Saturday, September 4, 2010

"Moving To Florida"

After years of growth, Las Vegas is losing people who can't find work and think they will have better luck elsewhere. No wonder they have so many hookers.

A survey says that many Americans don't realize how fat they are. Maybe because we are too lazy to go to the doctor and find out.

The Balloon Boy's family is moving to Florida from Colorado. Of course, the six-year old boy will travel all by himself without his family knowing where he is.

A historian says that Winston Churchill targeted Benito Mussolini for assassination to cover for some embarrassing letters he wrote the Italian leader. If this applied today, Tiger Woods would have murdered all his mistresses.

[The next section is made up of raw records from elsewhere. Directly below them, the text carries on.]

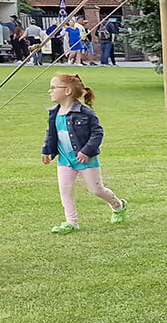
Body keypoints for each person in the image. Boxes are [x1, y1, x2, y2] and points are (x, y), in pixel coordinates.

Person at [40, 73, 127, 232]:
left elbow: (97, 133)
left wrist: (87, 151)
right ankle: (71, 222)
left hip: (86, 161)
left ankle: (118, 205)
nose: (50, 91)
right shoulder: (54, 113)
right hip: (65, 161)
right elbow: (51, 134)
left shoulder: (85, 113)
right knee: (65, 190)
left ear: (67, 91)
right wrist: (47, 151)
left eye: (53, 88)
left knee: (96, 190)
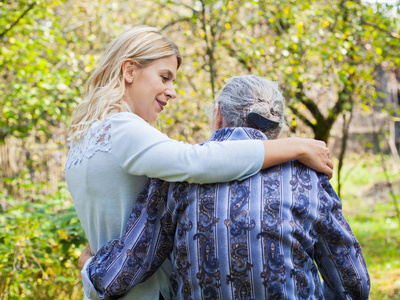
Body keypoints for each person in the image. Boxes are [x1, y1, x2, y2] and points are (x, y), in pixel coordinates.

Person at [65, 26, 334, 300]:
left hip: (105, 288)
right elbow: (197, 161)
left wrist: (90, 268)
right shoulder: (124, 129)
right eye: (164, 77)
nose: (172, 92)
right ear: (129, 70)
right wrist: (296, 145)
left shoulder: (83, 141)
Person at [79, 75, 370, 299]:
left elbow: (129, 265)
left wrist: (91, 266)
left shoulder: (175, 178)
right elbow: (353, 280)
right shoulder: (306, 179)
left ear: (218, 115)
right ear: (276, 129)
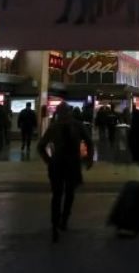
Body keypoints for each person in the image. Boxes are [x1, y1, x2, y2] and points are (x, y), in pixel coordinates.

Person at [38, 103, 93, 242]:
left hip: (56, 163)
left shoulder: (53, 126)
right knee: (69, 193)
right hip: (72, 164)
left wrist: (48, 160)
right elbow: (89, 141)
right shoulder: (78, 125)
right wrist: (88, 158)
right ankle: (64, 219)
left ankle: (55, 224)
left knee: (56, 195)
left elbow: (41, 146)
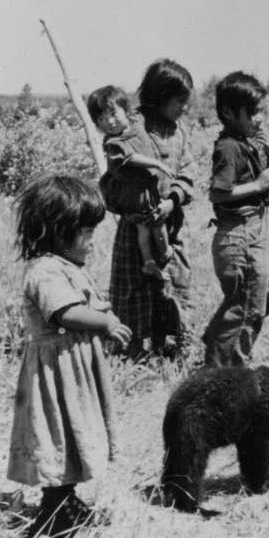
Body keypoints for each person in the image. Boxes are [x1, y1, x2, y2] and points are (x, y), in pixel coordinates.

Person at [8, 173, 132, 538]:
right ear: (58, 231)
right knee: (60, 436)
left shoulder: (65, 265)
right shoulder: (45, 270)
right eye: (86, 233)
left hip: (73, 370)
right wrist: (106, 321)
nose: (93, 242)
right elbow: (64, 313)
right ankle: (53, 518)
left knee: (75, 436)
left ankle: (66, 502)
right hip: (56, 374)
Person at [107, 59, 196, 359]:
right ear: (160, 95)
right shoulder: (133, 127)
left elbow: (188, 171)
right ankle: (131, 350)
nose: (184, 108)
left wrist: (173, 200)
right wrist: (129, 203)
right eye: (179, 101)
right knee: (134, 288)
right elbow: (113, 175)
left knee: (174, 283)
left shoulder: (180, 132)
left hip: (170, 228)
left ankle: (169, 345)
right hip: (136, 225)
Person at [202, 71, 269, 367]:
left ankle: (219, 346)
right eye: (253, 112)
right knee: (247, 307)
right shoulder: (228, 146)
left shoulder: (243, 142)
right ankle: (227, 370)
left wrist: (266, 148)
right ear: (228, 112)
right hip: (240, 235)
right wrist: (258, 185)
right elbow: (218, 193)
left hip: (253, 231)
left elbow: (266, 177)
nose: (259, 118)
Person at [87, 85, 175, 281]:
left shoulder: (137, 123)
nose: (109, 121)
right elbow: (132, 157)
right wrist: (157, 163)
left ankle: (156, 259)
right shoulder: (113, 144)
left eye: (113, 113)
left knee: (150, 228)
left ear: (125, 110)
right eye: (102, 119)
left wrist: (162, 152)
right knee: (151, 227)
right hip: (136, 195)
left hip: (148, 189)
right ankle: (159, 257)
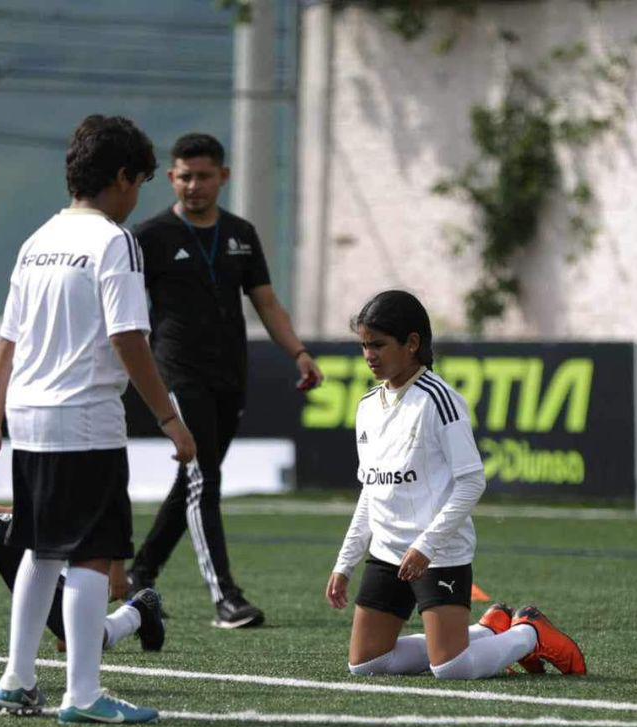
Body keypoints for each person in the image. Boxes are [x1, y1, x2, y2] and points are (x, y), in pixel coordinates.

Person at [0, 115, 195, 723]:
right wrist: (170, 420)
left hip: (30, 417)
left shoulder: (36, 240)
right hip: (85, 417)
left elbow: (7, 340)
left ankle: (16, 679)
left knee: (41, 550)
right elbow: (129, 338)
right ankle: (84, 693)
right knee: (93, 553)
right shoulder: (114, 242)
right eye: (140, 181)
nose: (138, 195)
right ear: (121, 177)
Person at [326, 290, 586, 679]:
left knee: (450, 668)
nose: (369, 355)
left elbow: (471, 481)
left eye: (378, 344)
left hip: (439, 553)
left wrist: (425, 546)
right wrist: (345, 562)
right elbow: (372, 490)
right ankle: (487, 629)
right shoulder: (367, 405)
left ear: (412, 343)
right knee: (366, 664)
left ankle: (529, 633)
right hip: (386, 554)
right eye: (364, 345)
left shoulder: (439, 400)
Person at [128, 133, 324, 629]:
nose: (193, 185)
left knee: (193, 479)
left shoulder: (241, 233)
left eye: (204, 176)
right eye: (184, 176)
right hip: (177, 373)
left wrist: (298, 352)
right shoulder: (148, 236)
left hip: (230, 375)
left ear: (224, 177)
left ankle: (140, 573)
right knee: (204, 480)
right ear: (171, 178)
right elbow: (123, 310)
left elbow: (266, 302)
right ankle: (225, 598)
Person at [0, 502, 164, 653]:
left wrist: (117, 565)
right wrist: (11, 511)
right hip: (37, 532)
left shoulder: (92, 437)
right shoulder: (46, 428)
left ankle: (138, 610)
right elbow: (46, 489)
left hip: (75, 555)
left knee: (82, 641)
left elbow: (110, 505)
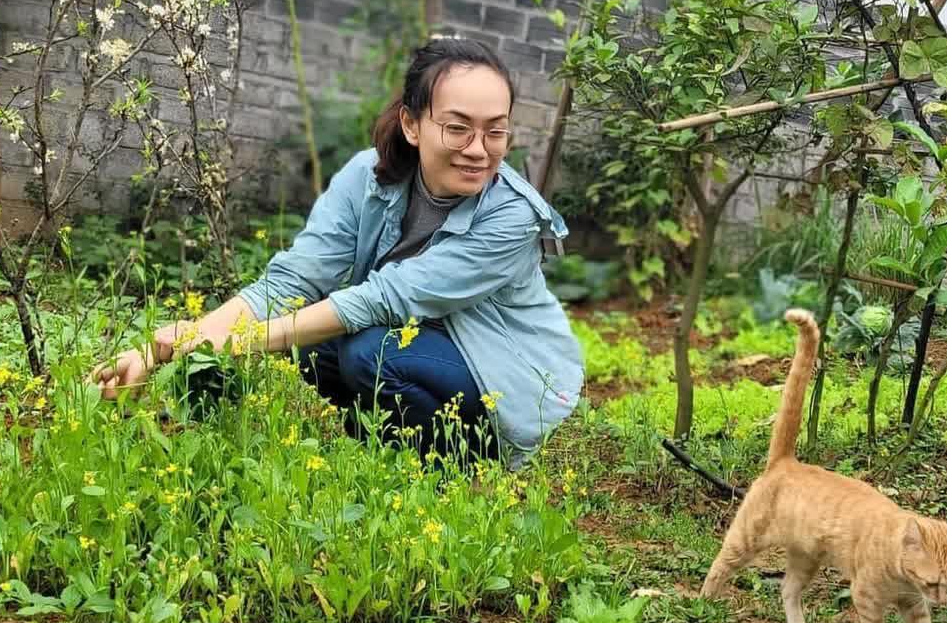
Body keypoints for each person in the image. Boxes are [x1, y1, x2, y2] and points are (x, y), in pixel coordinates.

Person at [93, 37, 583, 467]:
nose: (479, 149)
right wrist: (161, 350)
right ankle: (380, 449)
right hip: (423, 350)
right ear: (412, 125)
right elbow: (292, 283)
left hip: (508, 376)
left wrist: (230, 342)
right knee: (312, 340)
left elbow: (385, 300)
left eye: (495, 131)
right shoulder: (368, 176)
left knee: (369, 351)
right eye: (457, 128)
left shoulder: (512, 216)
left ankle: (461, 464)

Some German school children were accidentally given some pens with pornographic pictures on them as part of a gift bag from the Communist Party. What happened to the old days where students only saw their teachers naked?

An antidepressant patch does not help smokers quit as it was hoped. How about an anti-smoking patch?

Kara DioGuardi is officially leaving “American Idol”, saying it is the “best time to leave”. What makes it the best time to leave is that everybody else wanted her to leave.

A Consumer Reports survey rates McDonald’s hamburgers as the worst tasting of any chain. This could change the restaurant of choice for up to three people.

Lindsay Lohan bumped into a stroller while driving her Maserati. The question is, why can't people give Lindsay Lohan a car with a breathalyzer?

That's all I have for today! More tomorrow!